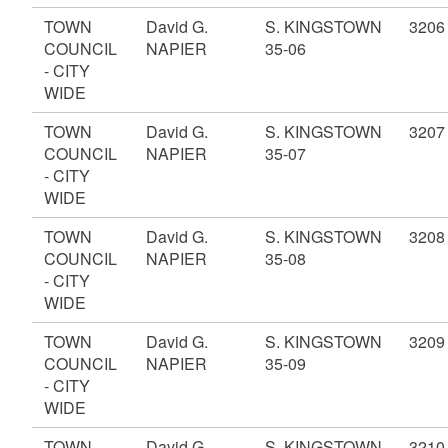
TOWN
David G.
S. KINGSTOWN
3206
COUNCIL
NAPIER
35-06
- CITY
WIDE
TOWN
David G.
S. KINGSTOWN
3207
COUNCIL
NAPIER
35-07
- CITY
WIDE
TOWN
David G.
S. KINGSTOWN
3208
COUNCIL
NAPIER
35-08
- CITY
WIDE
TOWN
David G.
S. KINGSTOWN
3209
COUNCIL
NAPIER
35-09
- CITY
WIDE
TOWN
David G.
S. KINGSTOWN
3210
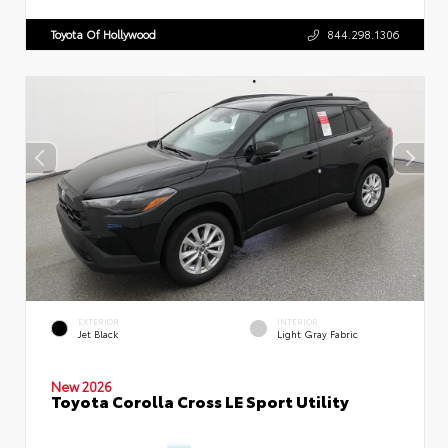
Toyota Of Hollywood
844.298.1306
EXTERIOR
INTERIOR
Jet Black
Light Gray Fabric
New 2026
Toyota Corolla Cross LE Sport Utility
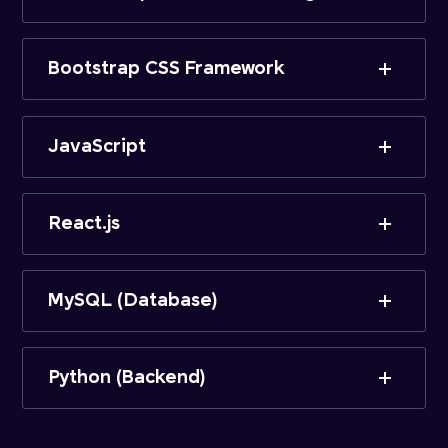
Bootstrap CSS Framework
JavaScript
React.js
MySQL (Database)
Python (Backend)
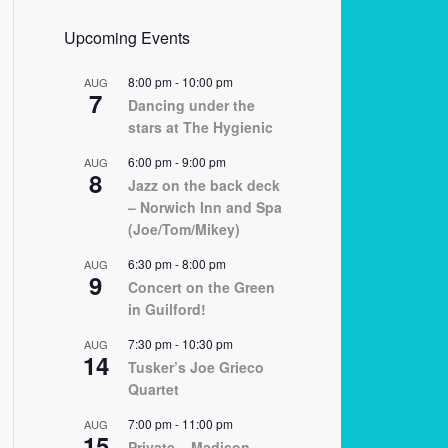
Upcoming Events
8:00 pm
-
10:00 pm
AUG
7
Dancing under the
stars at The Hygienic
6:00 pm
-
9:00 pm
AUG
8
Jazz on the back deck
– Norwich Inn and Spa
(Joe/Tom/Mikey)
6:30 pm
-
8:00 pm
AUG
9
Concert on the Green
in Guilford!
7:30 pm
-
10:30 pm
AUG
14
Tusker’s Joe Grieco
Quartet
7:00 pm
-
11:00 pm
AUG
15
Private – Madison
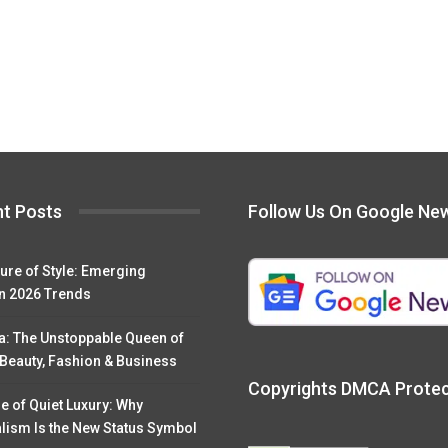
t Posts
Follow Us On Google Ne
ure of Style: Emerging
n 2026 Trends
a: The Unstoppable Queen of
 Beauty, Fashion & Business
Copyrights DMCA Prote
e of Quiet Luxury: Why
lism Is the New Status Symbol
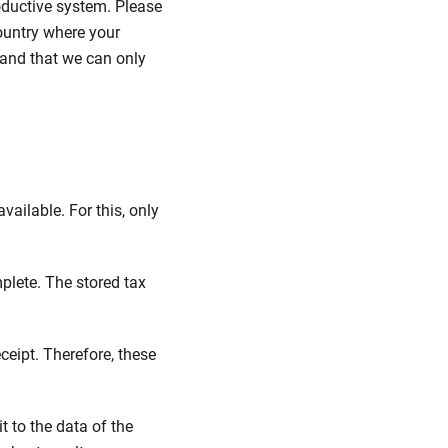
roductive system. Please
ountry where your
tand that we can only
ailable. For this, only
plete. The stored tax
ceipt. Therefore, these
it to the data of the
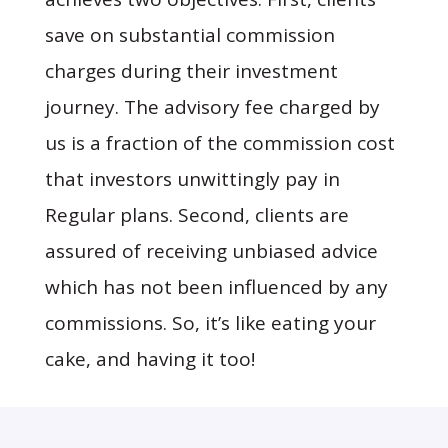
save on substantial commission
charges during their investment
journey. The advisory fee charged by
us is a fraction of the commission cost
that investors unwittingly pay in
Regular plans. Second, clients are
assured of receiving unbiased advice
which has not been influenced by any
commissions. So, it’s like eating your
cake, and having it too!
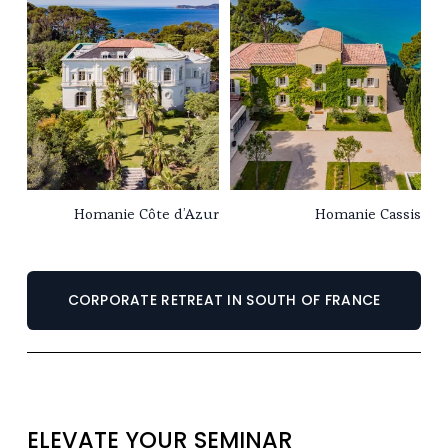
Homanie Côte d’Azur
Homanie Cassis
CORPORATE RETREAT IN SOUTH OF FRANCE
ELEVATE YOUR SEMINAR 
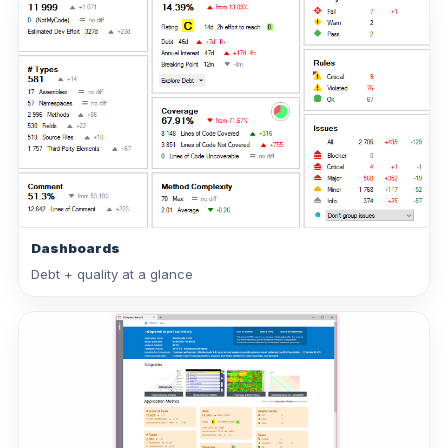
Dashboards
Debt + quality at a glance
----
- **ACTIVITY**
Copy out all lines from the records where the word "Toyota" appears.

- **OUTPUT**
Toyota Of Hollywood
Toyota Corolla Cross LE Sport Utility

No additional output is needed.